**Exercise description:** Find "text: 44 ->" below and begin at its line; stop after the line with "font-size: 14px ->". Output those lines exactly, without pictures.

**Input for this task:**
"""

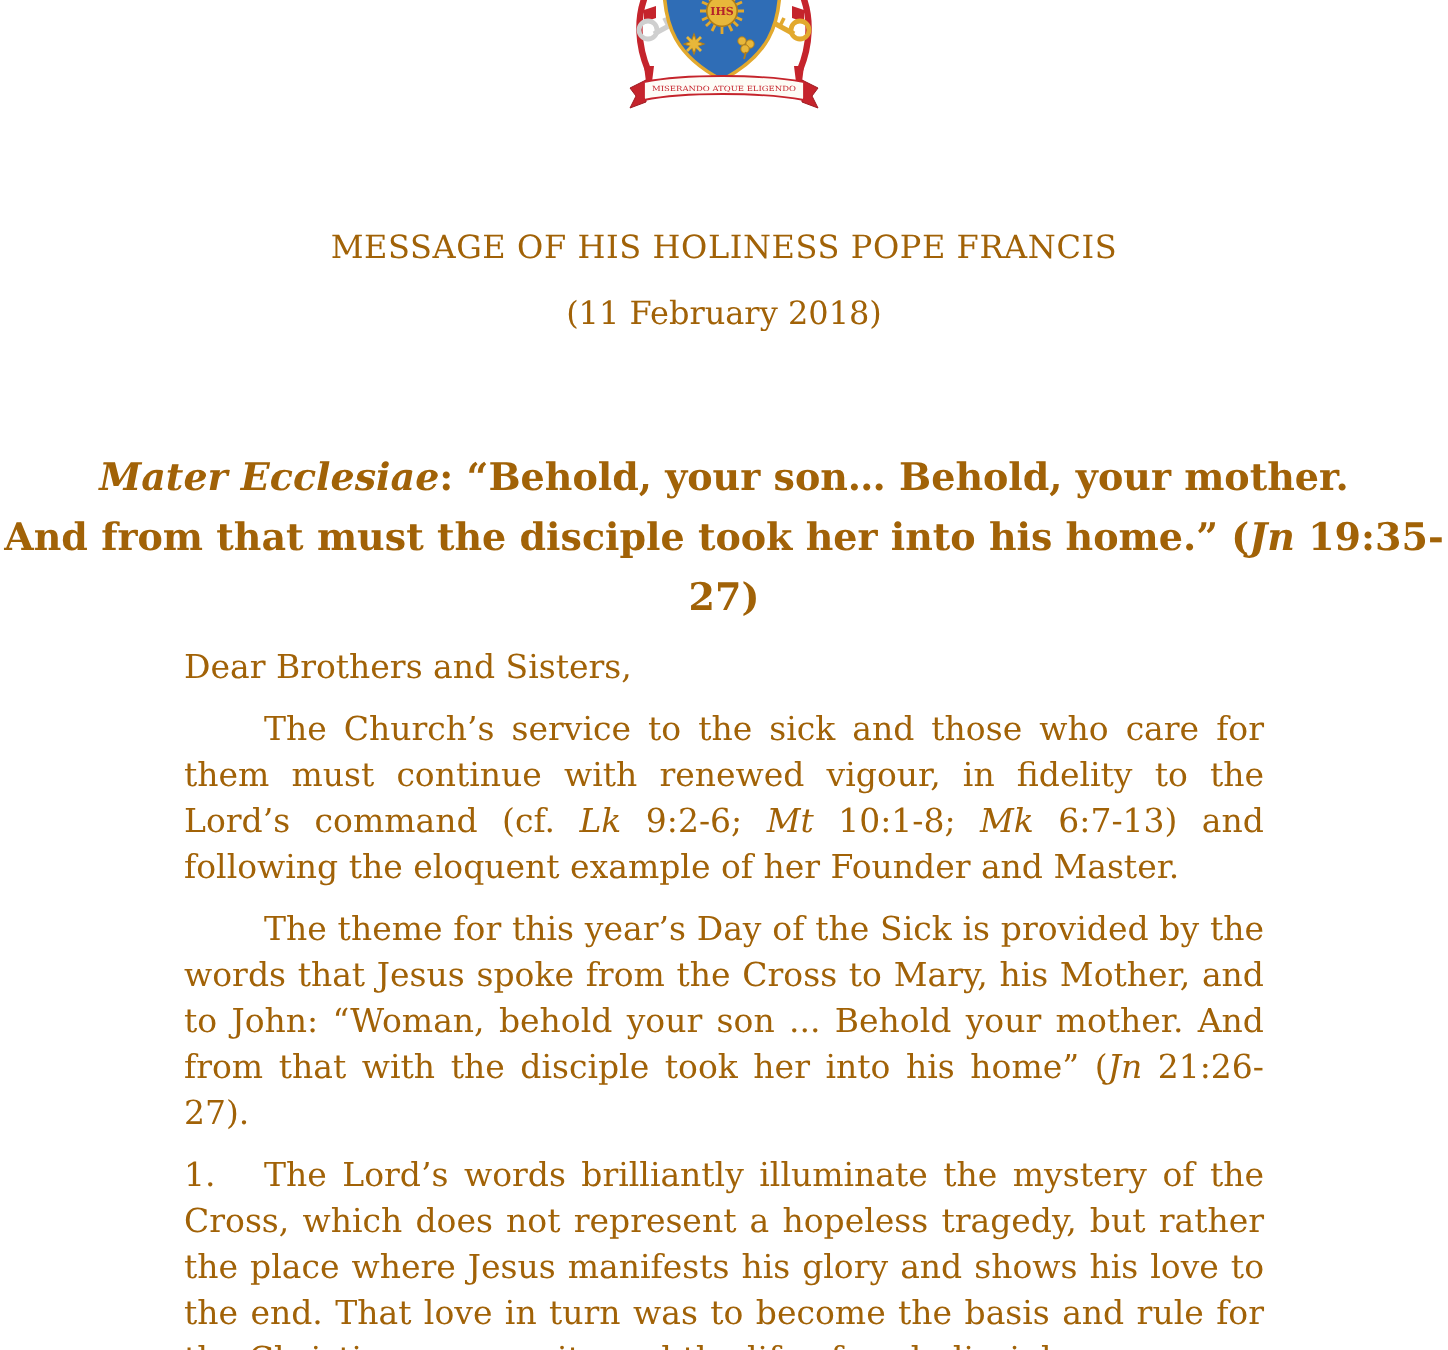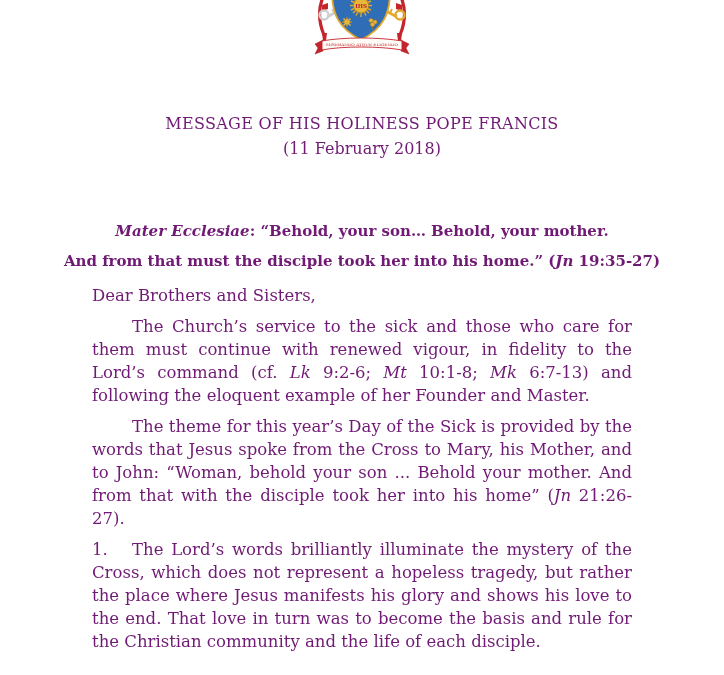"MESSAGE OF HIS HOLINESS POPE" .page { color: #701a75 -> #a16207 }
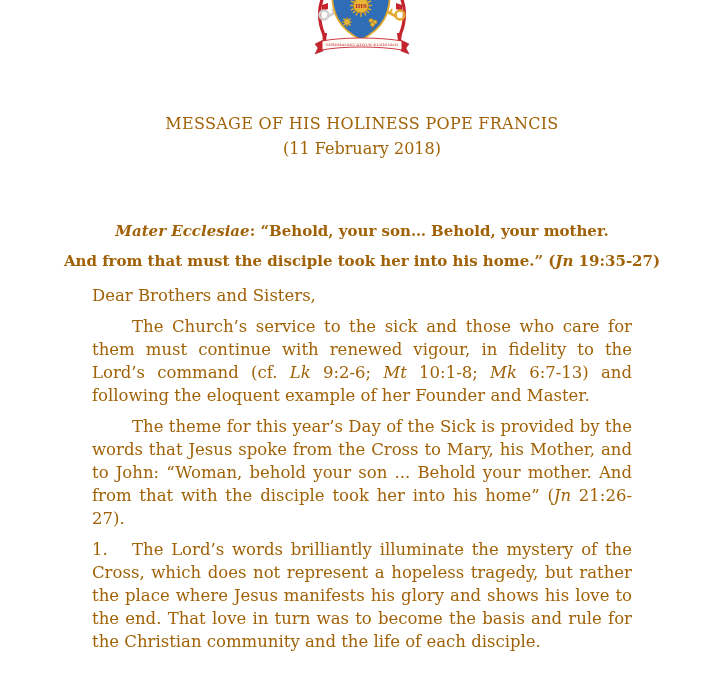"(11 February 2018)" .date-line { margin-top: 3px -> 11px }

"""
"""

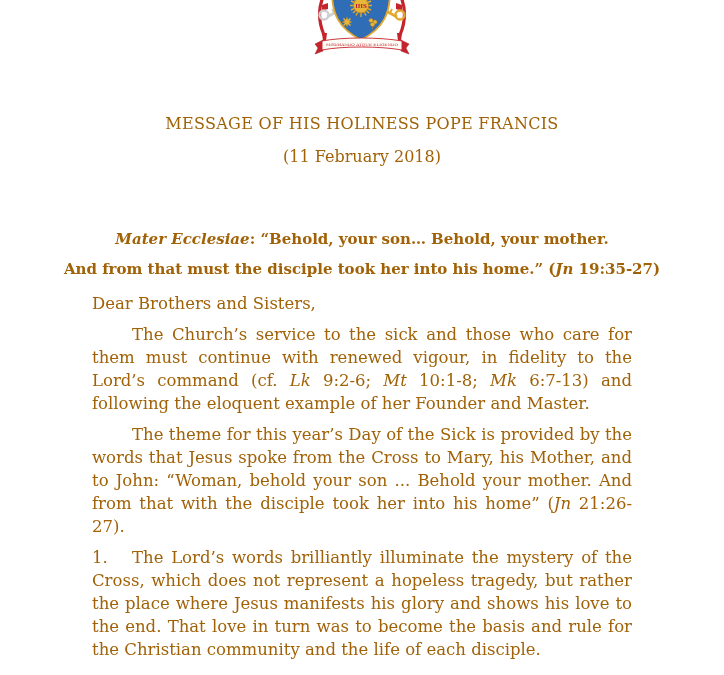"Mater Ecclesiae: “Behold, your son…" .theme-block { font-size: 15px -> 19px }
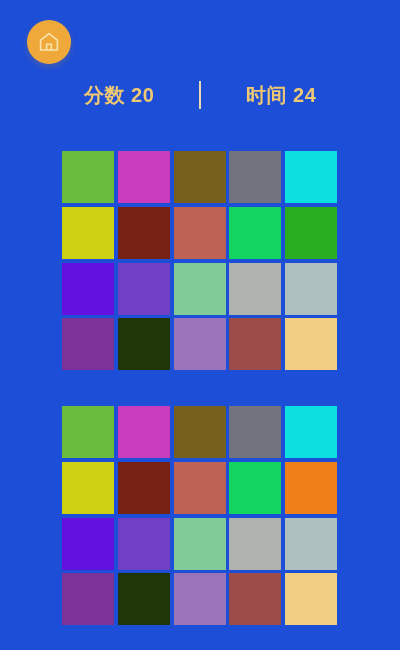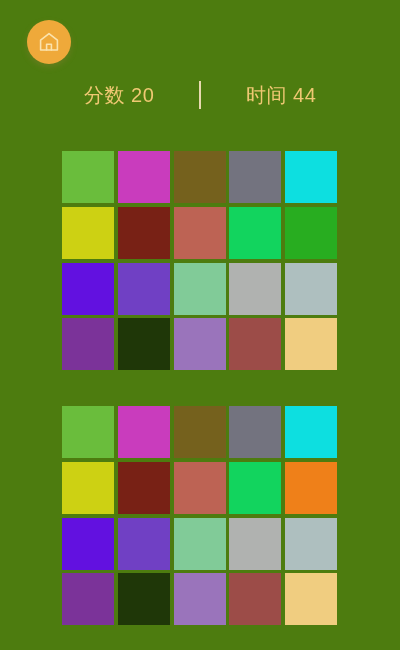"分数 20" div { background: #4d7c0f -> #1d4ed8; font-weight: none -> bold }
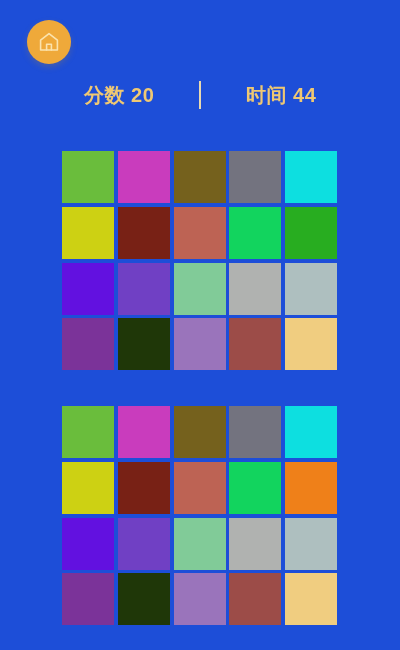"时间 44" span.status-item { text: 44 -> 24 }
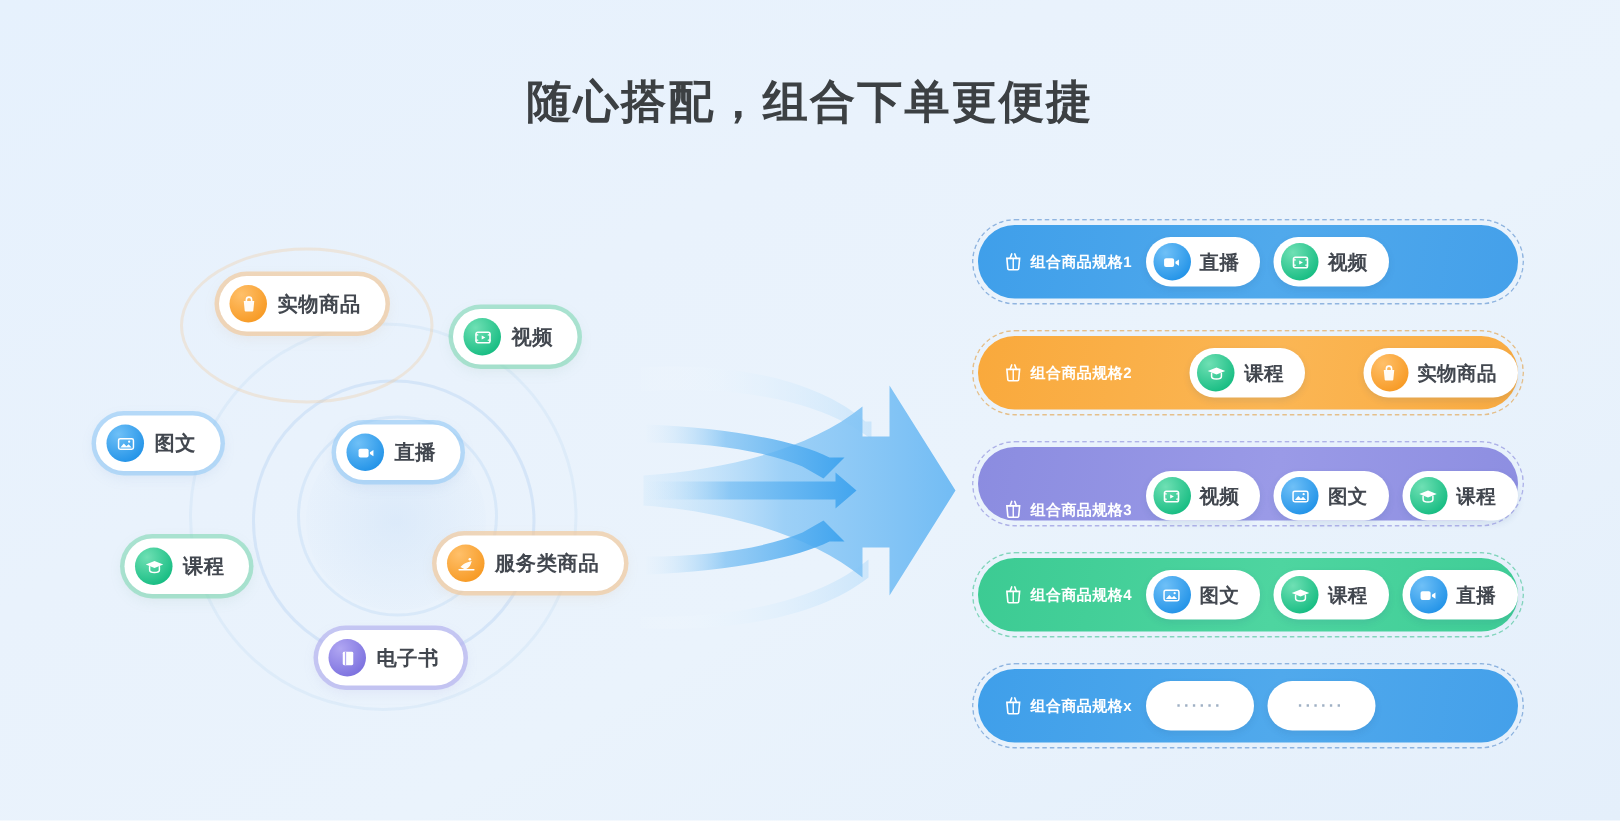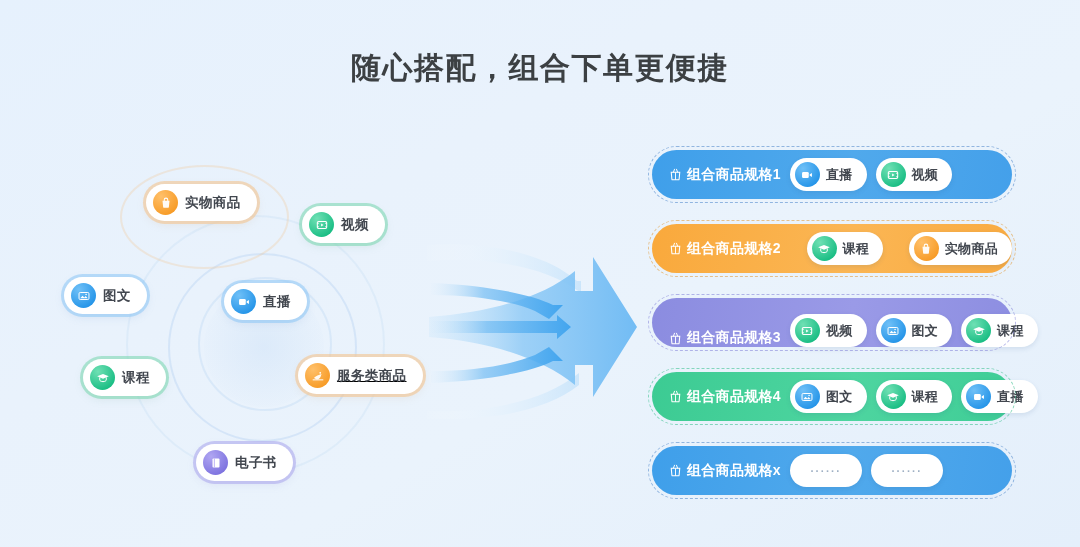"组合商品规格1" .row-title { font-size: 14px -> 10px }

"""

**Response box:**
"时间 44" span.status-item { text: 44 -> 24 }
"组合商品规格1" .row-title { font-size: 14px -> 10px }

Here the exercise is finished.